Die Proteste gegen Polizeigewalt in Frankreich unter dem Slogan »Justice Pour Theó« weiten sich aus. Im Vorfeld der Präsidentschaftswahl erlebt das Land eine Welle von Demonstrationen, Blockaden und Besetzungen. Doch der Rassismus innerhalb der französischen Polizei ist keineswegs nur institutionell begründet. Von Felix Syrovatka
Auch zwei Wochen nach dem brutalen Polizeiübergriff auf Theó halten die Proteste gegen Polizeigewalt in Frankreich an. Fast jeden Tag gibt es Demonstrationen und das nicht mehr nur in den Banlieues, sondern auch im Stadtzentrum. Letztes Wochenende gingen mehr als 5000 Menschen landesweit gegen die Übergriffe der Polizei auf die Straße.

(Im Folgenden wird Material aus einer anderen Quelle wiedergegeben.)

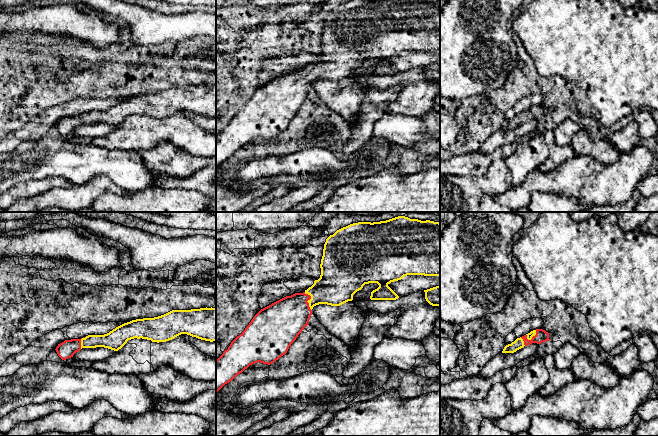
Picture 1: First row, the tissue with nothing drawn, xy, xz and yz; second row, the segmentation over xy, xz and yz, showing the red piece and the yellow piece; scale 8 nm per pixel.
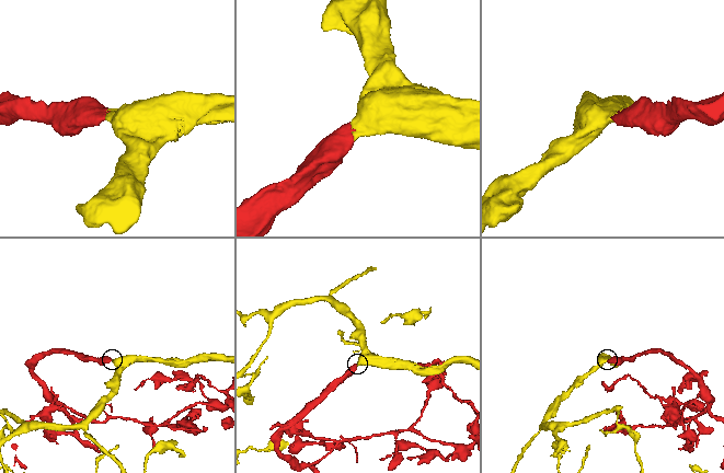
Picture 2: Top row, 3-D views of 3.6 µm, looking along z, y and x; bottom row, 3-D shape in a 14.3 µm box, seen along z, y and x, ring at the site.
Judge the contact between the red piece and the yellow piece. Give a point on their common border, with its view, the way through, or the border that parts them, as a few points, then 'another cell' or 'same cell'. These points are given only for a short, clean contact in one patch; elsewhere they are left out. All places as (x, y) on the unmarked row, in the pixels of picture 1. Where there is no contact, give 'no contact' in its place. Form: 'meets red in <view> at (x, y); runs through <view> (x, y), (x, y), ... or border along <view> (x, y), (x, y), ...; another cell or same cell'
meets red in xz at (308, 75); runs through xz (285, 95), (308, 75), (336, 62); same cell

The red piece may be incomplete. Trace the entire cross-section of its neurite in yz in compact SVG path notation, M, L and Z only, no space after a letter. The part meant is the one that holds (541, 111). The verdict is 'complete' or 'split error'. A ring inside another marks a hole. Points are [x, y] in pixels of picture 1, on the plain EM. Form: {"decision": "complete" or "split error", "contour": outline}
{"decision": "split error", "contour": "M536 105L520 114L517 114L511 120L506 121L502 129L514 129L524 122L530 121L532 119L541 120L542 118L546 118L549 116L550 115L548 108L543 105Z"}

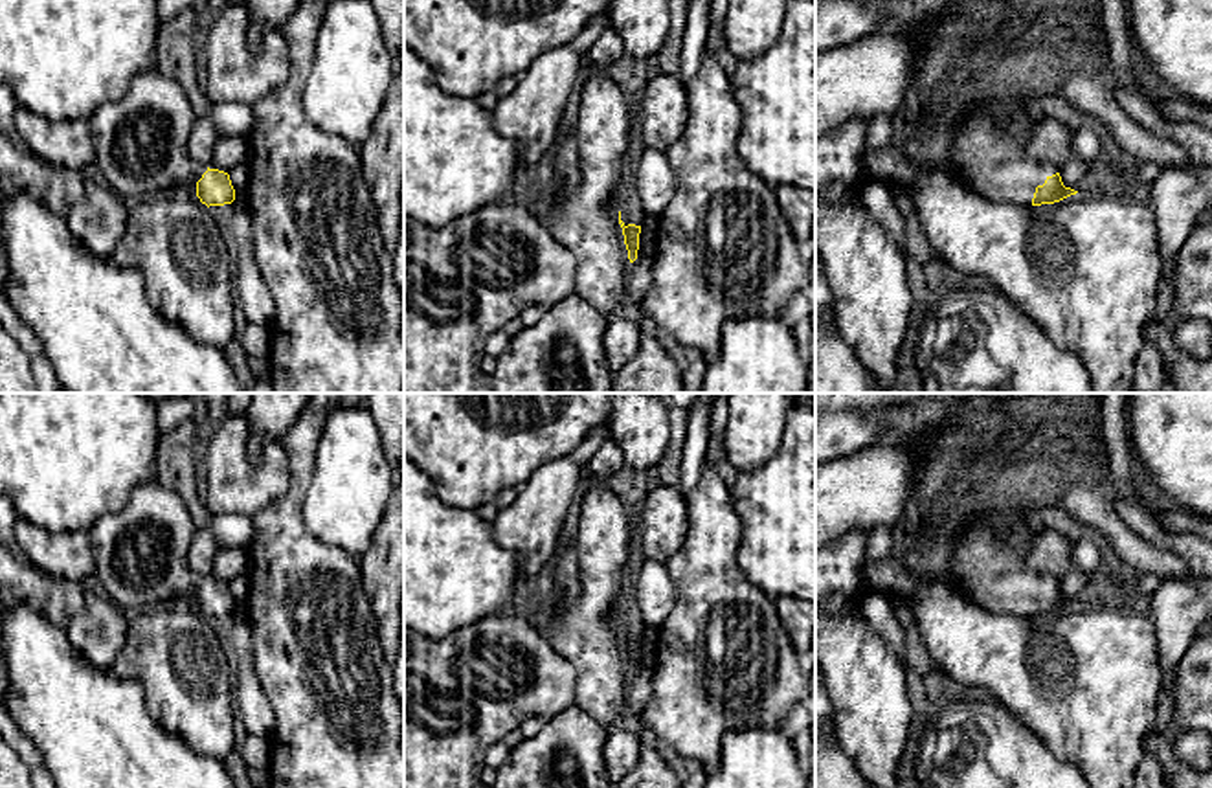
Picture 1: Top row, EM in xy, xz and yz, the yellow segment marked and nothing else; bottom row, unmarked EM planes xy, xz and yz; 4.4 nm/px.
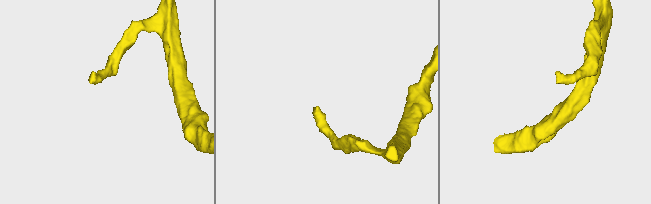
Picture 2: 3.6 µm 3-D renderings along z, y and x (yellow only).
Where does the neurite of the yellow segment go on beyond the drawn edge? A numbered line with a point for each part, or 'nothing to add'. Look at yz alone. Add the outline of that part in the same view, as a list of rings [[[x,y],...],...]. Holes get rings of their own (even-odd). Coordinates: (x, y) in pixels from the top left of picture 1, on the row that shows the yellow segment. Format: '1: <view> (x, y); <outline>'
1: yz (992, 144); [[[988,86],[984,105],[973,94],[957,101],[951,158],[968,187],[995,202],[1032,204],[1036,187],[1056,174],[1058,165],[1032,147],[1041,112],[1030,96]]]

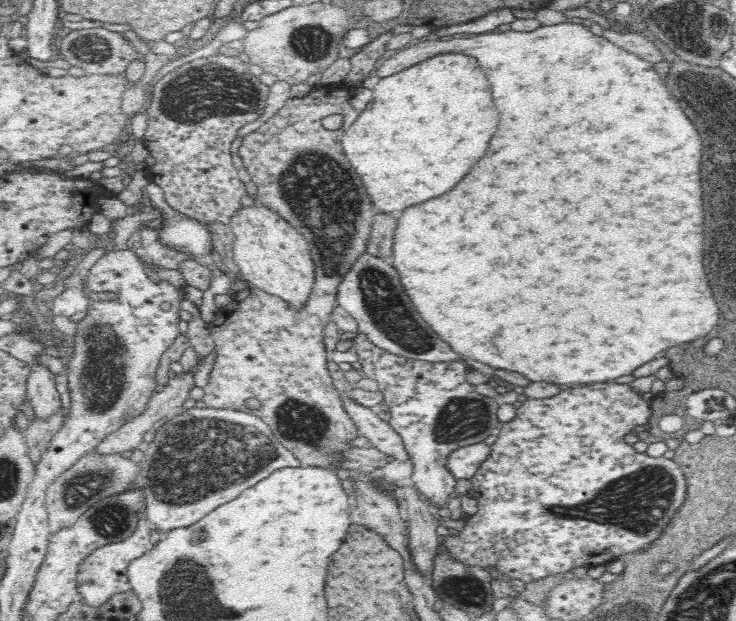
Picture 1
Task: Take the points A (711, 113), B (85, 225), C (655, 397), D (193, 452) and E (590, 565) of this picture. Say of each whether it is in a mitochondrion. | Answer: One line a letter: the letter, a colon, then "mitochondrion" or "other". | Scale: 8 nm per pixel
A: mitochondrion
B: other
C: other
D: mitochondrion
E: other

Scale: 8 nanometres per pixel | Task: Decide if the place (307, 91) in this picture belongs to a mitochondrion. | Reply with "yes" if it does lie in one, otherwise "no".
no

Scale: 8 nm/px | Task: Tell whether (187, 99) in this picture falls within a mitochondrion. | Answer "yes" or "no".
yes

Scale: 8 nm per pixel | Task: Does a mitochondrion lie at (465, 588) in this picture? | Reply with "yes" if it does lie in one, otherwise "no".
yes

Schulblockaden in den Banlieues
Gestern wurden mehr als 16 Gymnasien von Schülerinnen und Schülern besetzt. Verschiedene Schülergewerkschaften und antifaschistische Gruppen hatten zu einer Blockade aufgerufen und mobilisierten auf den Place de la Nation. Zufahrten der Schulen wurden mit Mülltonnen und anderem Gerät blockiert. Schwerpunkt der Schulblockaden waren die Banlieues Saint-Denis und Bobigny, wo sich der Polizeiübergriff auf Theó ereignet hatte.

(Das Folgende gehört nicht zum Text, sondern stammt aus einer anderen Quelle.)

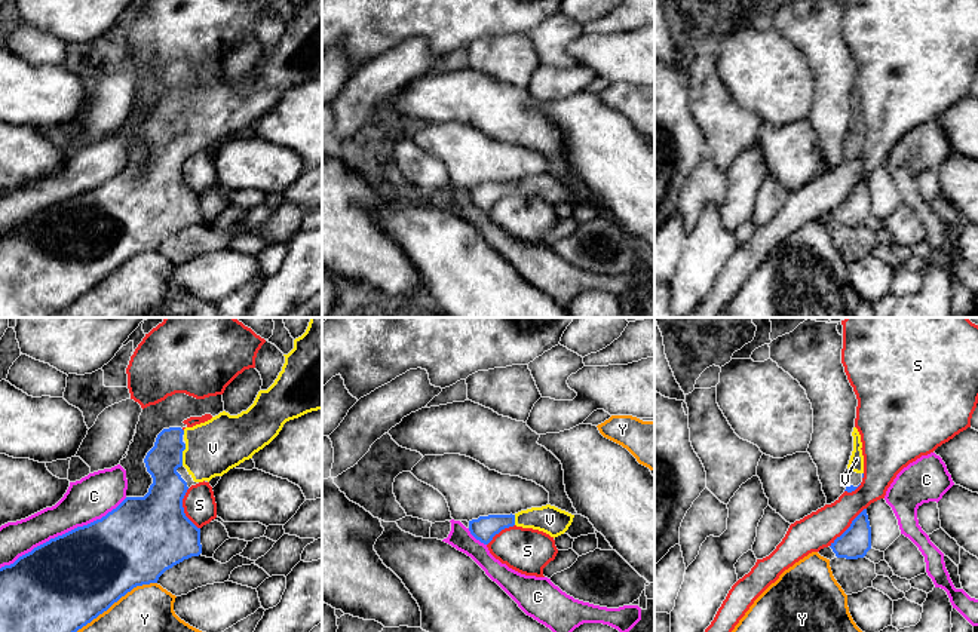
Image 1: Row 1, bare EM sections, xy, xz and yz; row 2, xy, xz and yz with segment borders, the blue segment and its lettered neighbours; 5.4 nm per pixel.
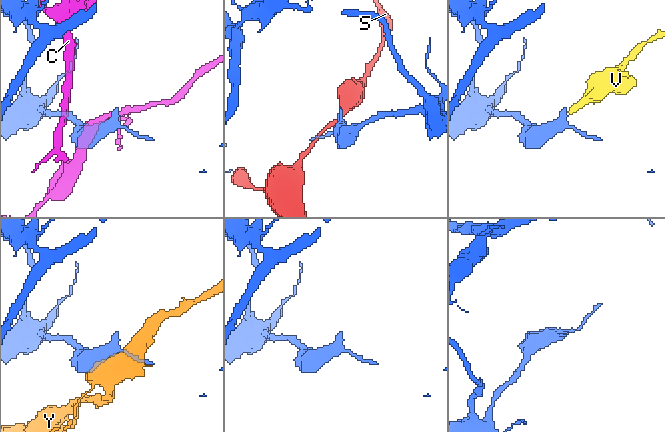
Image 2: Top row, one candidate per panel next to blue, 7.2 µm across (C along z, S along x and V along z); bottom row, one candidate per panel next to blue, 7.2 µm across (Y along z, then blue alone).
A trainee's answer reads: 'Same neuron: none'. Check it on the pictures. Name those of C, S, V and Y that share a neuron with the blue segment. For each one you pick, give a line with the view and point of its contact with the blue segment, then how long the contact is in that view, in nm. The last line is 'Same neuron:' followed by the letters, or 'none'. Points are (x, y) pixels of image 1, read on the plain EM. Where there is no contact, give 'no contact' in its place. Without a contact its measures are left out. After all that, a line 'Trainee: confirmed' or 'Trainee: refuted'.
V: meets blue in xy at (181, 122); contact 120 nm long
Same neuron: V
Trainee: refuted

In den Banlieues von Paris, aber auch in anderen französischen Großstädten, kommt es immer wieder zu schweren Übergriffen von Seiten der Polizei. Die Vergewaltigung und Misshandlung von Theó durch eine Gruppe von Polizisten ist nur ein neuer Höhepunkt einer ganzen Reihe von Polizeigewalt in den letzten Jahren. Schon 2005 kam es nach dem Mord an zwei Jugendlichen zu massiven Unruhen in den Pariser Vorstädten.

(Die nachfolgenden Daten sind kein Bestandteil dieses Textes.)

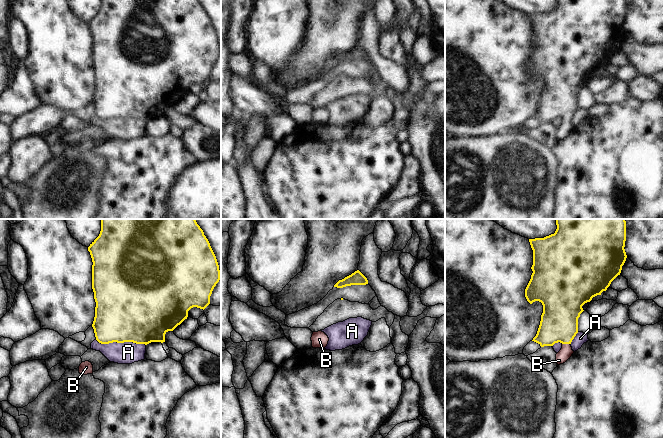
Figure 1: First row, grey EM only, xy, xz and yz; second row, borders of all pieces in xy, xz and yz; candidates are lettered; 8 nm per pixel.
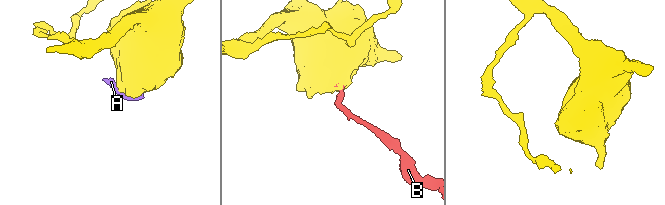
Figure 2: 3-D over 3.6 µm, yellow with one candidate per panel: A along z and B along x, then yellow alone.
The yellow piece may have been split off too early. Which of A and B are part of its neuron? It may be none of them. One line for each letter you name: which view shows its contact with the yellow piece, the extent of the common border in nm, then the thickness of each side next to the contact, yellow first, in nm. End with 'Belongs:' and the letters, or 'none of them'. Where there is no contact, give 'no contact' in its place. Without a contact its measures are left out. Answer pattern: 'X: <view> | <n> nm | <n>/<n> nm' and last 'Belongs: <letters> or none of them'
B: yz | 60 nm | 300/100 nm
Belongs: B

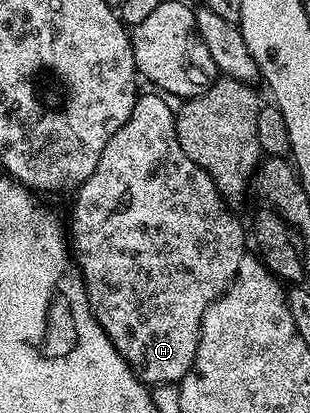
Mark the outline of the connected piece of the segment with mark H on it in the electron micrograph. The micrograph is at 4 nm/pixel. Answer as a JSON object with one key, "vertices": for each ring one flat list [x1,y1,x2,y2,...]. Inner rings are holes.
{"vertices":[[151,93,155,95,143,95,140,94,136,98,133,105,133,113,129,113,129,121,125,121,125,125,121,125,121,129,117,129,117,133,113,133,113,137,109,137,109,145,105,145,105,149,101,153,101,157,97,161,97,169,93,169,93,173,89,173,89,177,86,181,79,184,77,190,74,192,75,204,71,207,71,223,69,219,69,246,73,252,73,258,79,268,79,273,83,277,83,284,87,290,87,296,89,297,89,305,91,306,91,312,96,321,101,325,101,329,105,329,105,333,109,337,109,341,113,341,113,345,121,353,121,357,129,364,138,374,139,378,148,385,158,385,160,383,174,383,178,384,180,379,184,379,189,373,189,369,193,365,195,360,195,354,197,353,197,345,199,344,199,330,201,329,201,321,205,317,205,309,209,309,209,305,214,299,220,299,223,296,224,291,227,290,227,286,233,281,233,277,237,271,237,265,243,260,245,254,245,248,243,248,243,235,245,239,245,227,235,220,235,215,232,208,229,206,226,199,217,189,217,185,209,177,209,173,205,173,205,169,201,169,201,165,197,165,193,161,189,161,189,157,185,153,185,149,181,149,181,141,177,141,177,129,175,128,176,112,171,111,171,107,166,98,159,93]]}

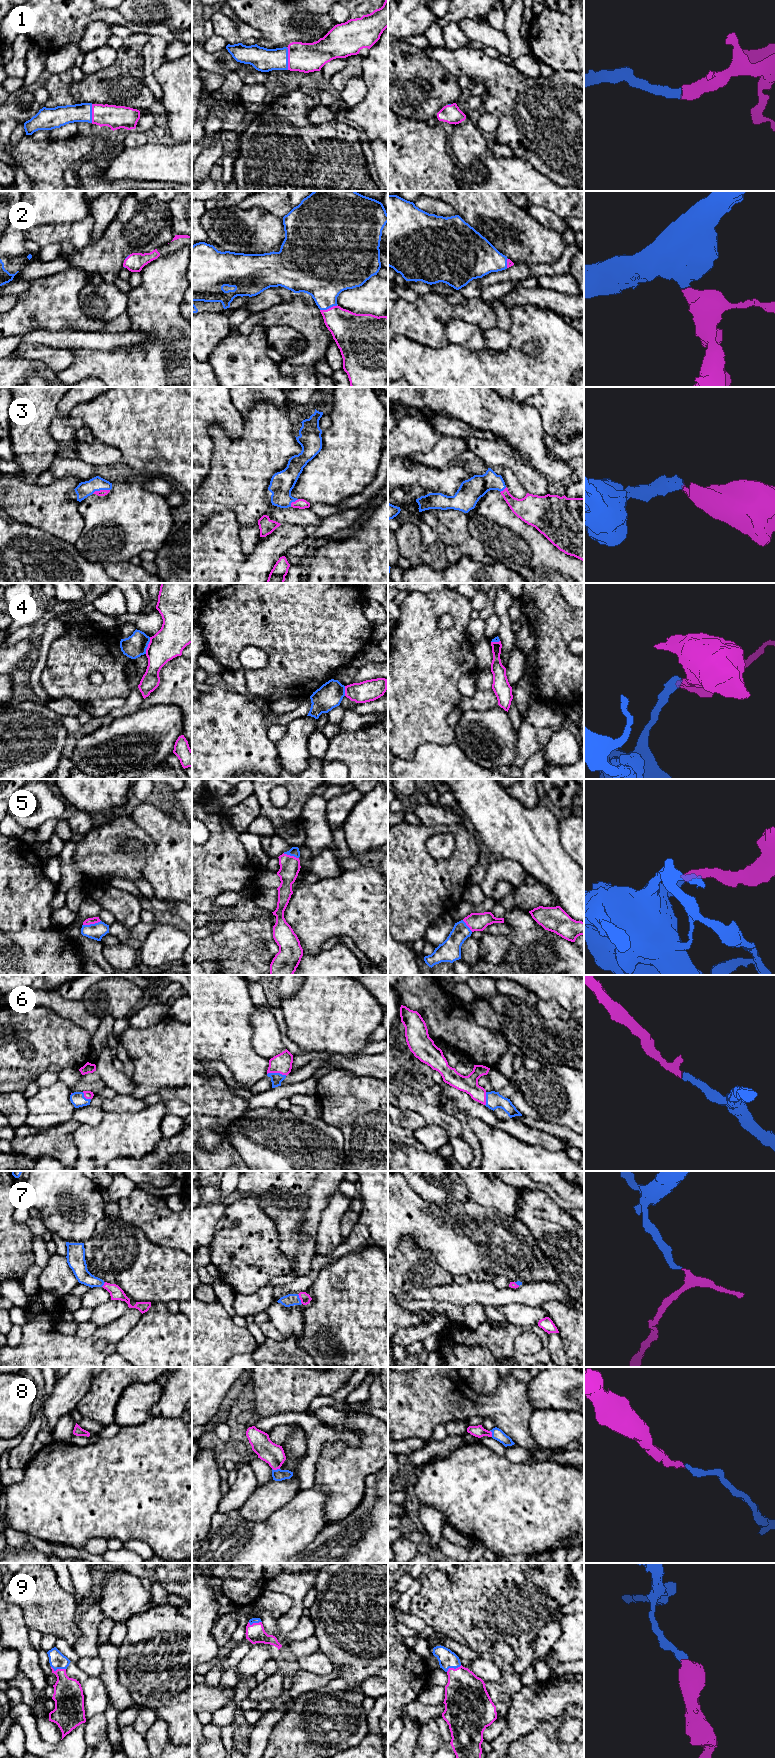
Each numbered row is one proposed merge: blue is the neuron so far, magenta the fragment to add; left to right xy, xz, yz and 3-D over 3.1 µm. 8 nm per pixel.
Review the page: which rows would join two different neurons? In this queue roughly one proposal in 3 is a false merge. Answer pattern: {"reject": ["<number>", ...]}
{"reject": ["4"]}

Der rechte Korpsgeist der Polizei
Die französische Polizei ist noch stärker als in Deutschland, von einem rechten Korpsgeist geprägt, der durch den institutionell verankerten Rassismus im französischen Staat noch verstärkt wird. Zudem ist die Polizei in Frankreich massiv durch rechte Kräfte beeinflusst. In einer Umfrage gaben mehr als die Hälfte der Polizistinnen und Polizisten an, die Front National zu wählen.
In den 1980er Jahren versuchten verschiedene rechtsradikale Gruppen im Umfeld der Front National, wie etwa die PNFE (»Nationalistische Partei Frankreichs und Europas«), die Polizei zu unterwandern und waren damit teilweise auch erfolgreich. Noch heute bestehen einige Polizeigewerkschaften, wie etwa die FPIP (»Unabhängige Berufsföderation der Polizei«), welche eng mit der Front National verbunden sind, zugleich aber auch einen starken Einfluss auf Polizei und Politik haben. Dadurch kommt es auch selten zu Verurteilungen nach Übergriffen, da sich die Polizisten selbst ein Alibi geben oder die Gewerkschaften mutmaßliche Zeugen »organisieren«.
Der Fall Theó war daher nur der Ausgangspunkt der Demonstrationen, die sich gegen rassistische Polizeiwillkür und -gewalt insgesamt richten. Sie richten sich gegen einen allgegenwärtigen Unsicherheitsfaktor für Leib und Leben in den Banlieues.